**Tasks and exercises:**
(a) In the Markdown recipe below, what value is $EnableMarkdown set to?
(b) Please list every installation step given in the Markdown recipe below.

Questions answered by this recipe
I (that is you, the reader) have been looking for a PHP-based wiki that allows me to use Markdown syntax to edit my pages. How do I selectively disable PmWiki's markup to allow this?
"Markdown is a text-to-HTML conversion tool for web writers. Markdown allows you to write using an easy-to-read, easy-to-write plain text format, then convert it to structurally valid XHTML (or HTML).
This recipe strives to honor the fundamental rules of Markdown without disturbing PmWiki's powerful directive language and other amenities that make PmWiki a potent wiki engine.
- Download the compressed file to your web server. Markdown-0.2.tgzΔ
- Decompress, but not in your installation directory.
- Selectively copy over the files in the comprable folder (i.e. cookbook/ to cookbook/).
- Add a call to the controling markdown file include_once('/path/to/cookbook/markdown.php');
- Set " $EnableMarkdown = 1; " in the appropriate config.php file (before the call to the recipe. This allows per-Group or per-wiki implimentation.

**Supplied entries:**

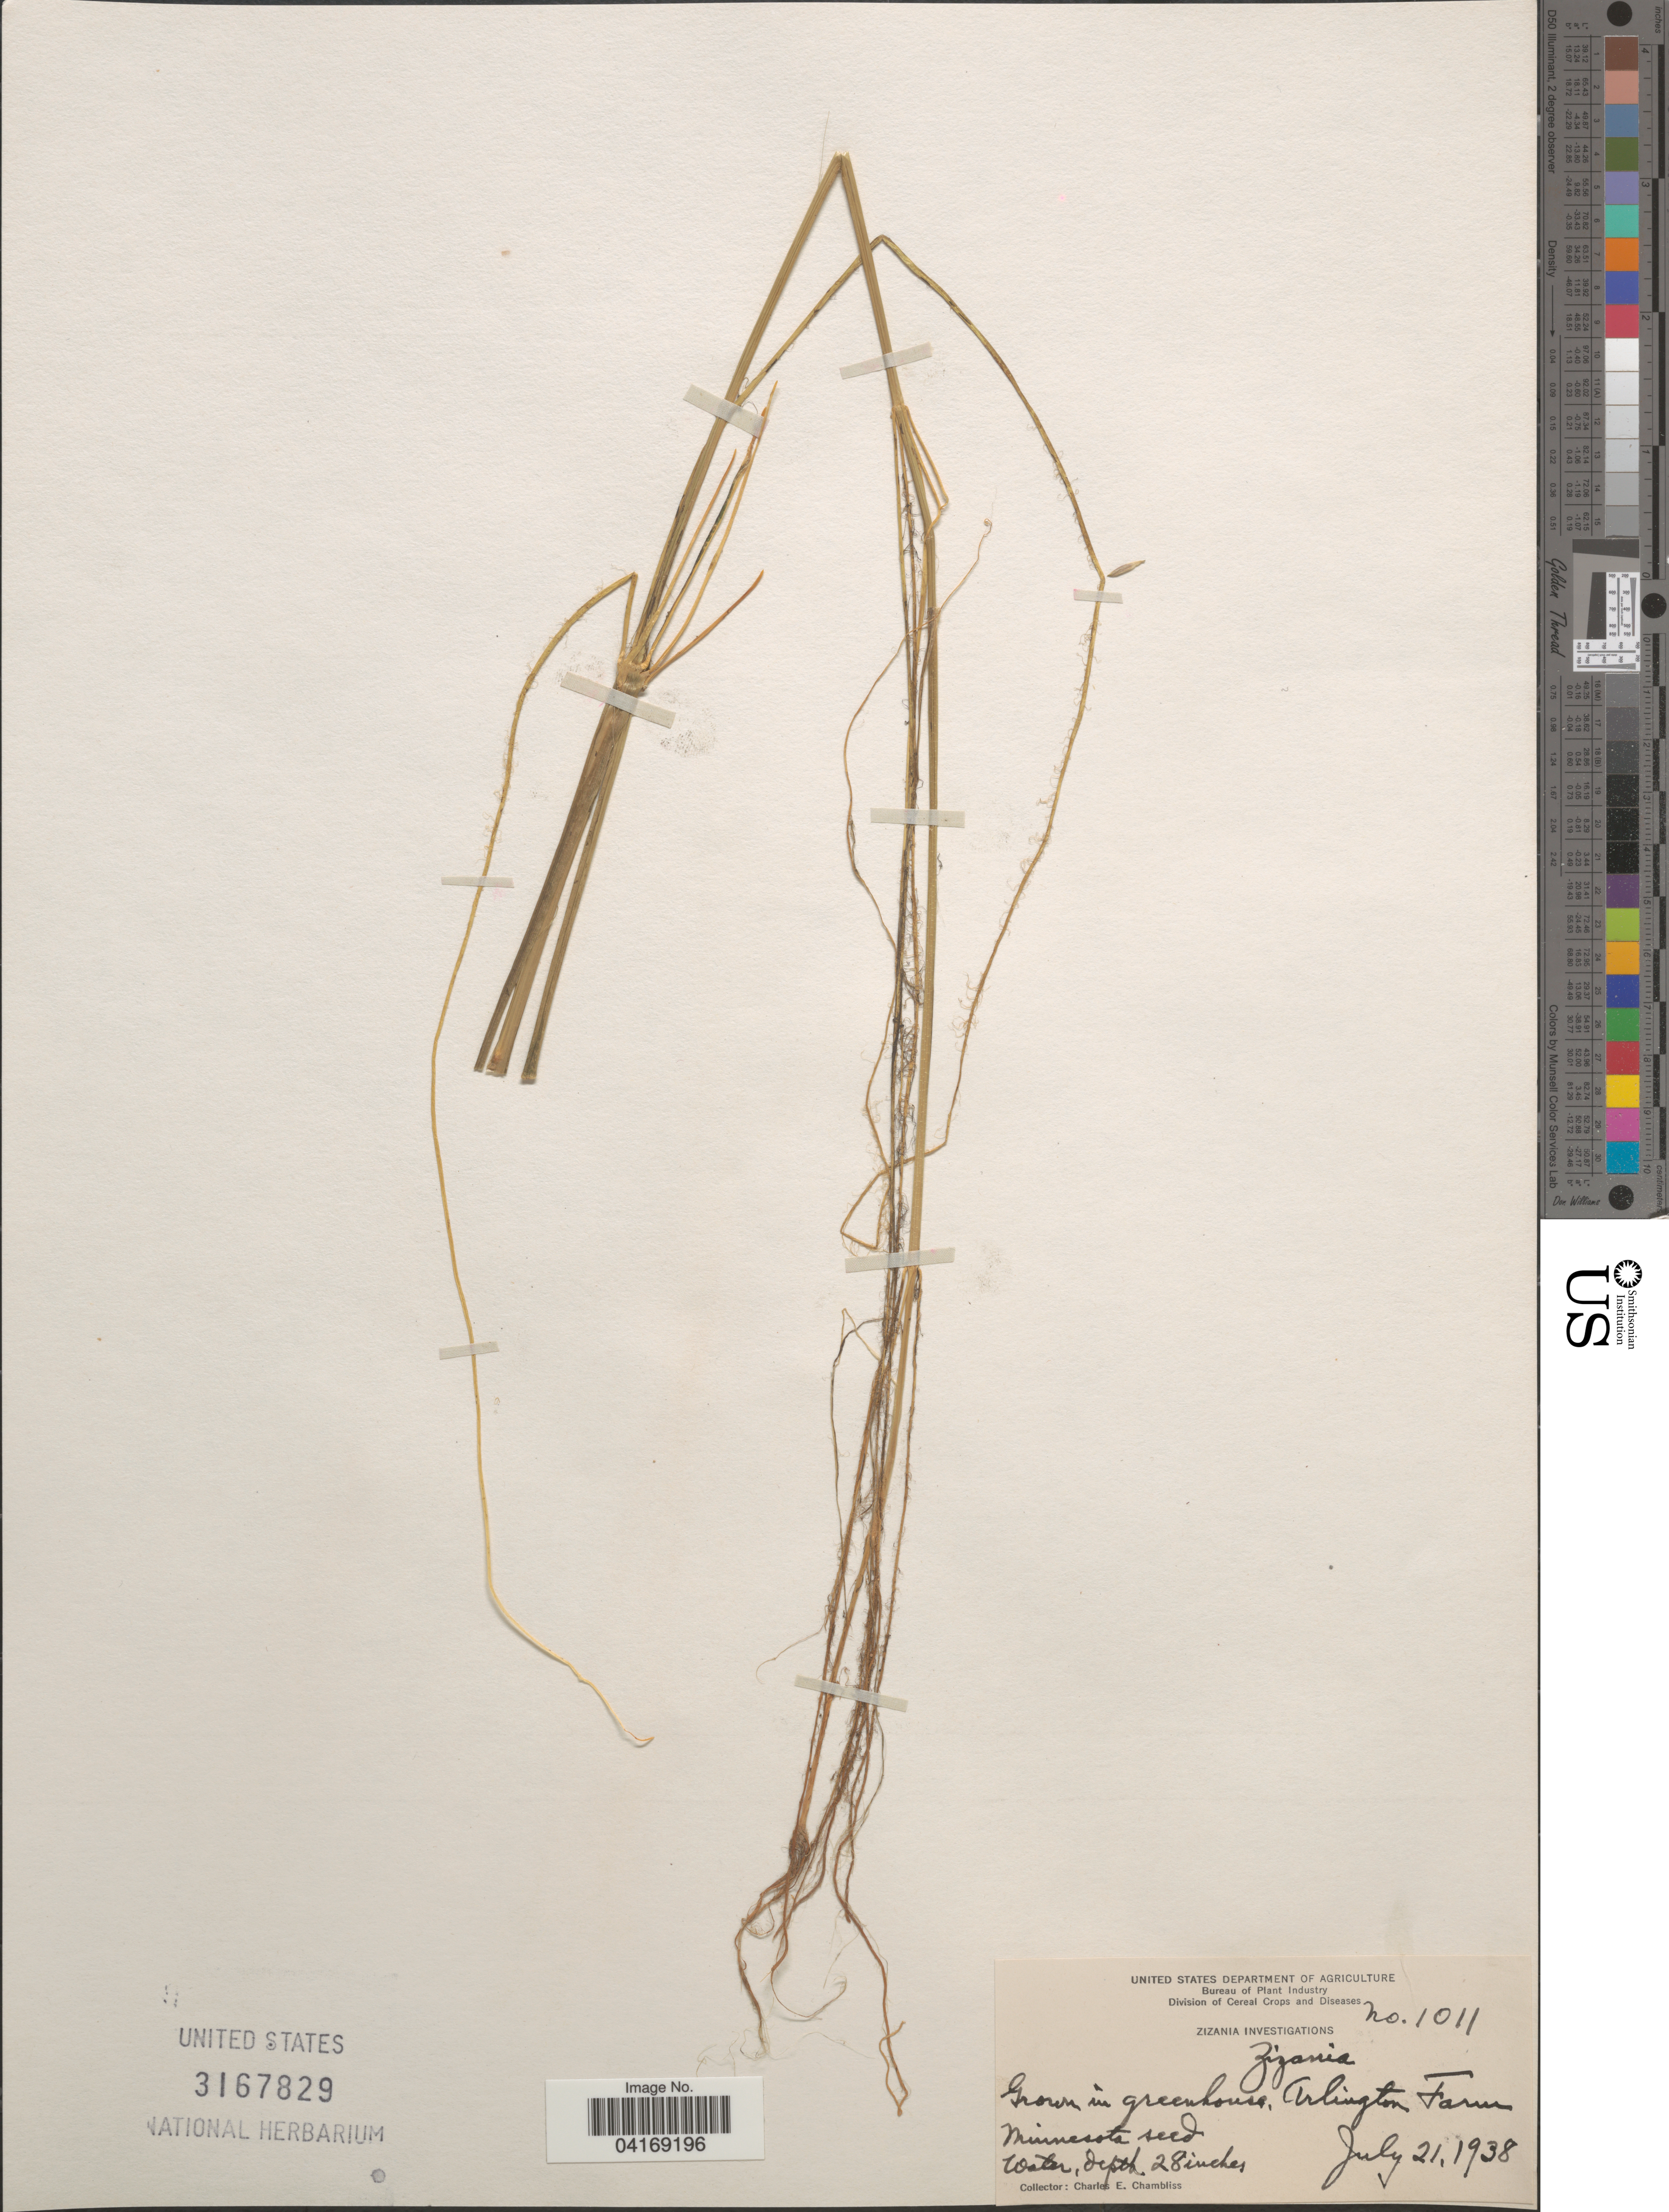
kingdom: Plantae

---

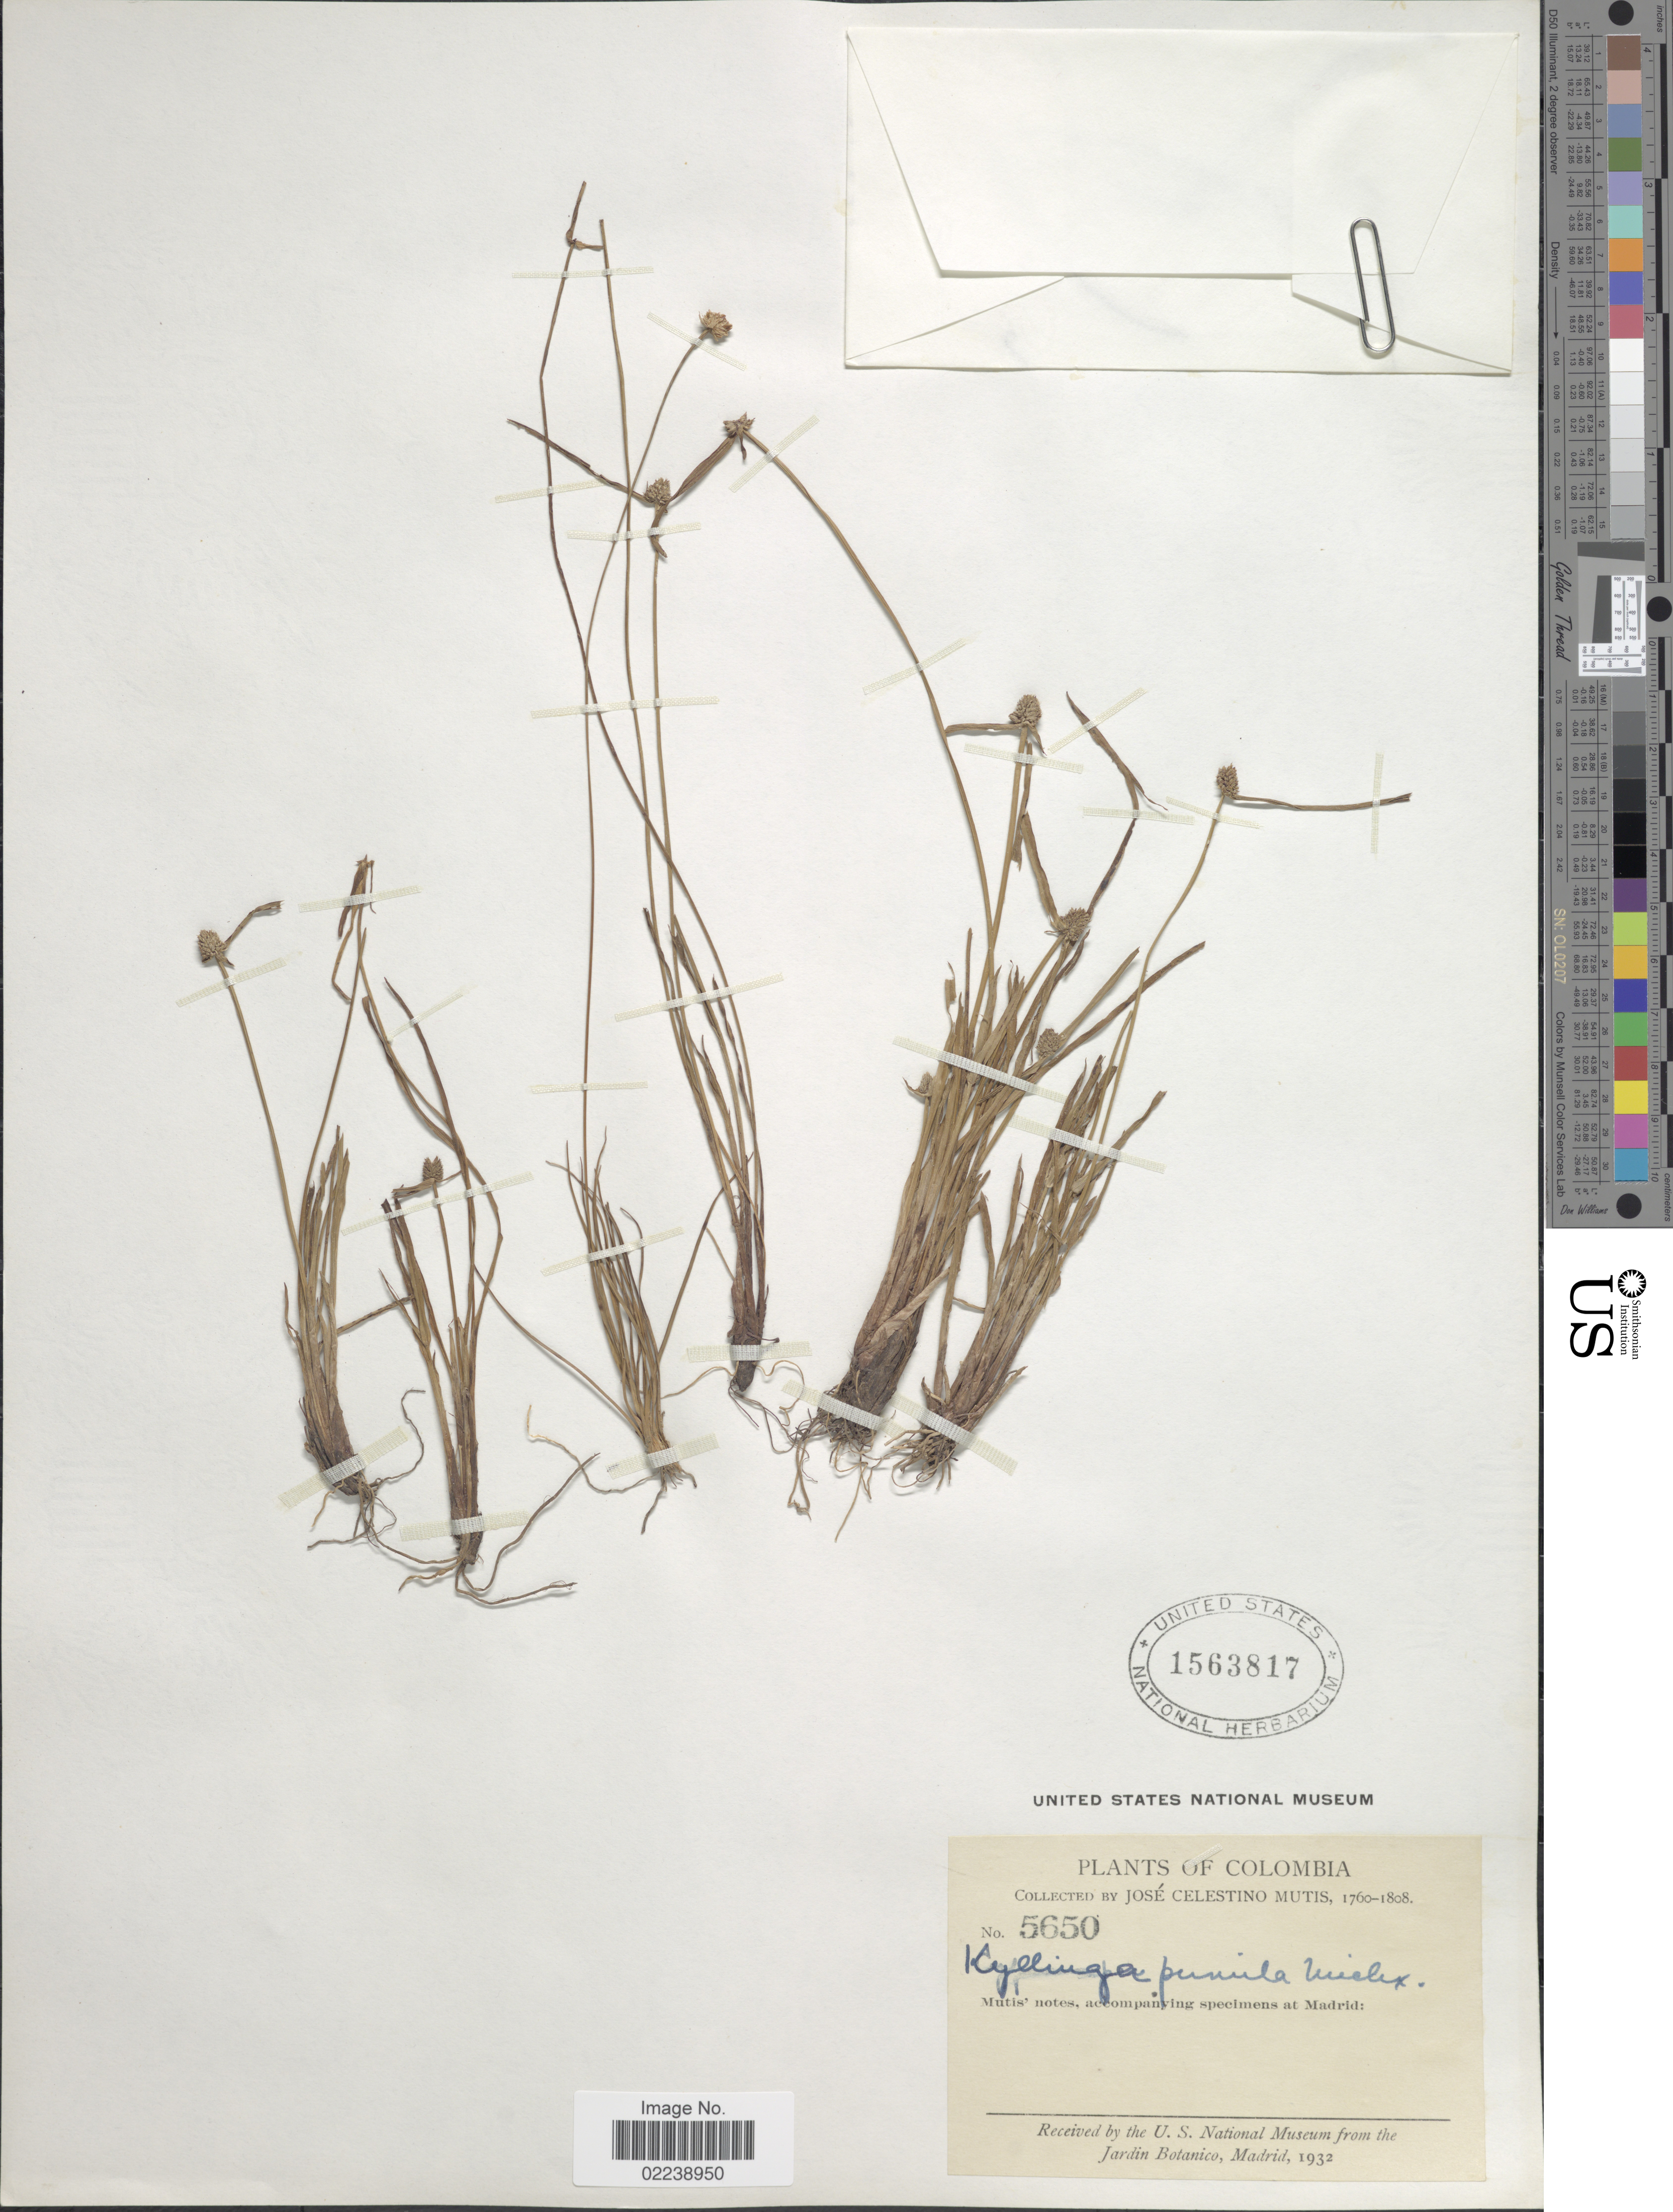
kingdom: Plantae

**Task solutions:**
(a) 1

(b)
1. Download the compressed file (Markdown-0.2.tgz) to your web server.
2. Decompress it, but not in your installation directory.
3. Selectively copy the files into the matching folder (for example, cookbook/ to cookbook/).
4. Add a call to the controlling markdown file: include_once('/path/to/cookbook/markdown.php');
5. Set $EnableMarkdown = 1; in the appropriate config.php file, before the call to the recipe.